----- SELECTED PASSAGE -----

Results: Agent vs. Model Effects
Live trading results demonstrate that LLM-based agents can consistently make profitable decisions, often outperforming buy-and-hold baselines. DeepFundAgent achieves balanced returns (e.g., 8.61% CR on TSLA, 9.45% on BMRN), while InvestorAgent (GPT-4.1) attains a Sharpe ratio of 6.47 on TSLA. TradeAgent and HedgeFundAgent exhibit more aggressive risk profiles, with higher volatility and drawdowns.

Figure 2: Aggregated performance of different agents across four assets, highlighting the dominant effect of agent architecture on outcome variance.
Agent Architecture Dominates Over LLM Backbone
Switching agent frameworks produces significantly greater performance divergence than changing LLM backbones. For example, InvestorAgent's results on TSLA are tightly clustered across LLMs, while GPT-4.1's performance varies widely across agent designs. This indicates that decision logic, coordination strategy, and risk control mechanisms are more influential than backbone reasoning capability.
Figure 3: Agent performance on BTC under different market events, showing profit gap between TradeAgent (Gemini-2.0-flash) and InvestorAgent (GPT-4.1).
Decision-Making Under Volatility
Analysis of BTC trading episodes reveals that agents capable of exploiting volatility (e.g., TradeAgent) outperform those following long-term trends. TradeAgent correctly hedges risk during bullish rallies and anticipates short-term corrections, while InvestorAgent captures early rallies but misses later turning points. All agents struggle with abrupt macro reversals, underscoring the challenge of real-time adaptation.
Figure 4: Cumulative return comparison of Buy-and-Hold baseline for BTC, annotated with daily news sentiment and agent voting signals.

----- EXTRACTED MATERIAL -----

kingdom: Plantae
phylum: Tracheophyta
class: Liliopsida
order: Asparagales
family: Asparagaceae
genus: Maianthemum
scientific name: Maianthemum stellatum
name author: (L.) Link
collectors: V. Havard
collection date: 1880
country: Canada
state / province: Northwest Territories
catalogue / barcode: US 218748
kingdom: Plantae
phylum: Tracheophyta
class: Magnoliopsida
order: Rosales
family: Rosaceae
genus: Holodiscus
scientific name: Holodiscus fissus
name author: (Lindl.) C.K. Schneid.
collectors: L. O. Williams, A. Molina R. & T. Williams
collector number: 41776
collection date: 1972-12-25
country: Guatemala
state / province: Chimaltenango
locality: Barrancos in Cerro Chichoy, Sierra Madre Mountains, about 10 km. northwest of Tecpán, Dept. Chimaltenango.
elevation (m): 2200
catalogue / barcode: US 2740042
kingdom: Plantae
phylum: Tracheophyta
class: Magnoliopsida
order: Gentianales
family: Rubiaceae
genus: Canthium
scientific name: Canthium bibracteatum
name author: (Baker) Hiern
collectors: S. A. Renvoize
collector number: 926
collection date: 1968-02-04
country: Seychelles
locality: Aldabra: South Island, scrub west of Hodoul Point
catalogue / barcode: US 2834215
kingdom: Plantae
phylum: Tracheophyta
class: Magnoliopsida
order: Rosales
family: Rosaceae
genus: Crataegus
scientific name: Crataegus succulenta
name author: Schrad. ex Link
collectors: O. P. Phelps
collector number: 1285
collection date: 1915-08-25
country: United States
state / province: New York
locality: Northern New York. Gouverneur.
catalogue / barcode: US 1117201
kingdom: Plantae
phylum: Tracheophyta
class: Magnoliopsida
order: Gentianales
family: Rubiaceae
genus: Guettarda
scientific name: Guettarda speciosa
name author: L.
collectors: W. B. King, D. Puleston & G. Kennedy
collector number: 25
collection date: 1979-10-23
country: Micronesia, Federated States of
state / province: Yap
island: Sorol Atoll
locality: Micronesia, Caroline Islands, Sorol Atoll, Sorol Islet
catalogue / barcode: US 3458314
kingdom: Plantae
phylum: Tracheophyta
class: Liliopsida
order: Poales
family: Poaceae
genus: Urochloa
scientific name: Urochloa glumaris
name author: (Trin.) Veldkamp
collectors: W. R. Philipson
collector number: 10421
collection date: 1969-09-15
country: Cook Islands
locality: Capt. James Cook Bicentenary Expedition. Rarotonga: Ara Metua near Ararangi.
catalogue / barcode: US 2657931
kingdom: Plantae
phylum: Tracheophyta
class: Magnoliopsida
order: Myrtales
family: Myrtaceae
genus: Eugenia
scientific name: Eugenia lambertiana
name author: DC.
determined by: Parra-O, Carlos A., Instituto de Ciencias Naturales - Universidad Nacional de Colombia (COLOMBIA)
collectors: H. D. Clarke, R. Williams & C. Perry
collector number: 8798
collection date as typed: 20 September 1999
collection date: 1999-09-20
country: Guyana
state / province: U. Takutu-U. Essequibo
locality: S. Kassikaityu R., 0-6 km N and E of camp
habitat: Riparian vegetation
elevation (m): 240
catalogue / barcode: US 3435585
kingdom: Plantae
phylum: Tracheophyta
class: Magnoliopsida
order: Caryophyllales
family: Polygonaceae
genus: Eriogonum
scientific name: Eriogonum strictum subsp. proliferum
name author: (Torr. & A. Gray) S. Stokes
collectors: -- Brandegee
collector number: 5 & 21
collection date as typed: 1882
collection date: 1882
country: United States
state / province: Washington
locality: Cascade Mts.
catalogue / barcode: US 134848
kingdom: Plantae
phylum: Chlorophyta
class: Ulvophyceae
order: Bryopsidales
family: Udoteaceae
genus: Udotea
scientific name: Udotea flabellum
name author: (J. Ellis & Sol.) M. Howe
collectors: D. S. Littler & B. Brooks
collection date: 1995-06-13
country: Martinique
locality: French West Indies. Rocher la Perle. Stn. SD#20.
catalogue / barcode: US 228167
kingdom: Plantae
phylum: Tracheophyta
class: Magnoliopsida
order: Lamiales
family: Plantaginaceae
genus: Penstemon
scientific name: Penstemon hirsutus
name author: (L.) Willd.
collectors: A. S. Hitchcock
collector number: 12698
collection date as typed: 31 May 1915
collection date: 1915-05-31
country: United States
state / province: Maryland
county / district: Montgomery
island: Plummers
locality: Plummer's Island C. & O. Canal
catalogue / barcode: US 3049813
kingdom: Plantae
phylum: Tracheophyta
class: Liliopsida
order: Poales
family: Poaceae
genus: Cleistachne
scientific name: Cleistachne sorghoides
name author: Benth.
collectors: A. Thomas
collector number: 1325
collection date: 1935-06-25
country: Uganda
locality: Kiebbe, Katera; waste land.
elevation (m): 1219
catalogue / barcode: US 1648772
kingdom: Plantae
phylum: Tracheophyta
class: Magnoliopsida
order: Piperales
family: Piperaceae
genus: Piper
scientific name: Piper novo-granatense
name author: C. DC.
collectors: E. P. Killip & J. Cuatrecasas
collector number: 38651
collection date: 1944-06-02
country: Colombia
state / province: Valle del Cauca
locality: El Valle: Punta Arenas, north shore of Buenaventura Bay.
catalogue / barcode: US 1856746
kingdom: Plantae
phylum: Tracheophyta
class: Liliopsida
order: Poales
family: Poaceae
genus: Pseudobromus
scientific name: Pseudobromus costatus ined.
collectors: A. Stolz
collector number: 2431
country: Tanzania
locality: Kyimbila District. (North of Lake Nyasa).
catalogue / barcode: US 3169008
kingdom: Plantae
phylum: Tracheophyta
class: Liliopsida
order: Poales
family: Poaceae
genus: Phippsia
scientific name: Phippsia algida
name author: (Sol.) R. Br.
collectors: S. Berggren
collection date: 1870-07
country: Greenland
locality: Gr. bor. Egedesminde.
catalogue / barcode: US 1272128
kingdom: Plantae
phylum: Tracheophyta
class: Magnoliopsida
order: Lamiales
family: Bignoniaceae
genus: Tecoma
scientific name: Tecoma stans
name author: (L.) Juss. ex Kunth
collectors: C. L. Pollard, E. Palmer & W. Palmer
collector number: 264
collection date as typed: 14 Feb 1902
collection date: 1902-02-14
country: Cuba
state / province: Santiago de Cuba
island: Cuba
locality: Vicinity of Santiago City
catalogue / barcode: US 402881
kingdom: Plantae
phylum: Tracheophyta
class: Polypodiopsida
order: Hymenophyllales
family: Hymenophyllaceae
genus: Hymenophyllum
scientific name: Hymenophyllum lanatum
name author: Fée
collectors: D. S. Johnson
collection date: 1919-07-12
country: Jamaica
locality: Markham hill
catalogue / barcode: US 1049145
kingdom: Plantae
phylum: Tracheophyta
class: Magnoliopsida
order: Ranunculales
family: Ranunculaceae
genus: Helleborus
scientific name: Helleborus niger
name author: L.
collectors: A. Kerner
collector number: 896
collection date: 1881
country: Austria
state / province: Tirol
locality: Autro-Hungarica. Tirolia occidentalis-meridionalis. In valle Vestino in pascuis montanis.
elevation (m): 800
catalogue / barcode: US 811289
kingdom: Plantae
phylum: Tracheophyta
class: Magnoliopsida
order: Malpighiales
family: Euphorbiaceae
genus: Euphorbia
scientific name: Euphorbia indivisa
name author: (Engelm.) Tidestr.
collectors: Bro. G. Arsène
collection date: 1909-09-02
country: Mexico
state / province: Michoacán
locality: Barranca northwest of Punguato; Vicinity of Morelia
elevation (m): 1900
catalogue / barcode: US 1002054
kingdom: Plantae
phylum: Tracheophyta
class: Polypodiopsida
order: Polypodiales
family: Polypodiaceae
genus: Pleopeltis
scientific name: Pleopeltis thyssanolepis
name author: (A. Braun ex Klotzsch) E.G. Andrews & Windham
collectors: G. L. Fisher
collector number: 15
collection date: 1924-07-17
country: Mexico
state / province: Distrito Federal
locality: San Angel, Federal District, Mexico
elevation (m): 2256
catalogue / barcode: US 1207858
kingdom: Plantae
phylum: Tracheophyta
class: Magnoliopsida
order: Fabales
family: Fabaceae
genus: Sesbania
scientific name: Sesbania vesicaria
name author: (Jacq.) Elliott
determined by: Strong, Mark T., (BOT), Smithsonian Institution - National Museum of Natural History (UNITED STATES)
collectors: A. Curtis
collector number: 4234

-----

Copy out the passage on agent versus model effects, everything from "Decision-Making Under Volatility" down to "of real-time adaptation.".

→ TASK OUTPUT:
Decision-Making Under Volatility
Analysis of BTC trading episodes reveals that agents capable of exploiting volatility (e.g., TradeAgent) outperform those following long-term trends. TradeAgent correctly hedges risk during bullish rallies and anticipates short-term corrections, while InvestorAgent captures early rallies but misses later turning points. All agents struggle with abrupt macro reversals, underscoring the challenge of real-time adaptation.